Cubase 6 is actually more customisable than previous versions of the program.
Firstly you can design your own palette of colours by clicking on the Select Colors icon on the toolbar and selecting ‘Select Colors’ at the bottom of the list. This gives you a standard palette selection interface. Once you have set up the colours you need you can save the current set as the program defaults, if you wish. Contrary to what JM mentions above, I don’t think the colours are overly difficult to set up. You might have to spend a bit of time on it but then if we all want something different with colour then it has got to be open-ended. One of the eternal dilemnas of software design - how to keep the thing simulataneously flexible, customisable and easy to use.

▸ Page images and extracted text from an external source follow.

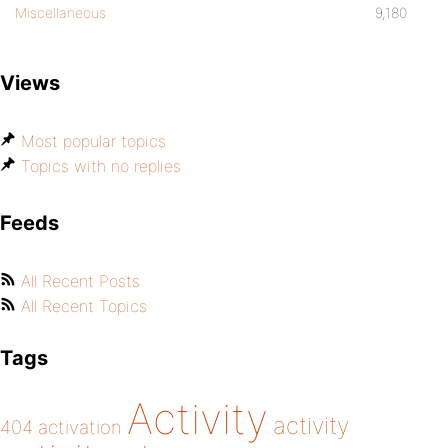
Miscellaneous
9,180
Views
Most popular topics
Topics with no replies
Feeds
All Recent Posts
All Recent Topics
Tags
Activity
activity
404
activation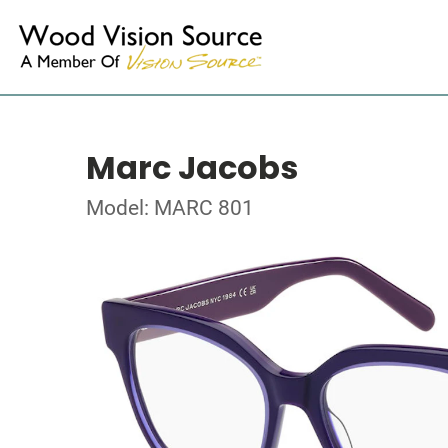
Marc Jacobs
Model: MARC 801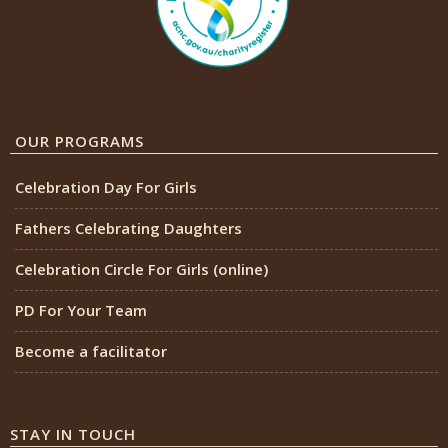
OUR PROGRAMS
Celebration Day For Girls
Fathers Celebrating Daughters
Celebration Circle For Girls (online)
PD For Your Team
Become a facilitator
STAY IN TOUCH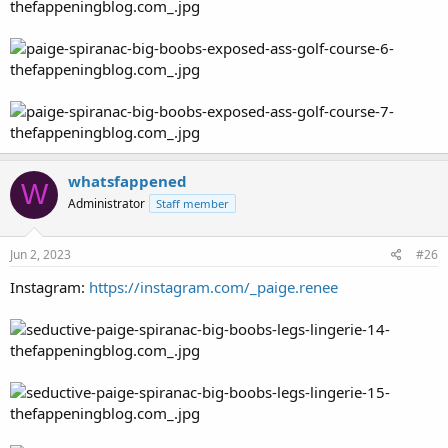
whatsfappened
W
Administrator
Staff member
Jun 2, 2023
#26
Instagram:
https://instagram.com/_paige.renee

Next you can manipulate the look of the colours and waveforms in the event display using Preferences / Event Display / Audio. For example setting the waveform brightness slider to minimum gives you a black waveform or setting it to max gives you a white waveform. Setting this slider to around 33% combined with the waveform outline intensity slider set to around 75% gives you a two-tone waveform / backgound colour mix and suits many different colour schemes. You can do similar things with the display of MIDI events.
Preferences also gives you the option to customise the general colour scheme of Cubase and the intensity of various elements of the work area.
So, in my opinion, colour management in Cubase 6 is far more flexible than it used to be. You just have to know how to do it and spend some time setting it up to your own preferences. I think the essential ingredient is the palette of colours you choose in the first place. This can radically alter the look of the events in the display. Admittedly not everyone likes the graduated colour background of the events.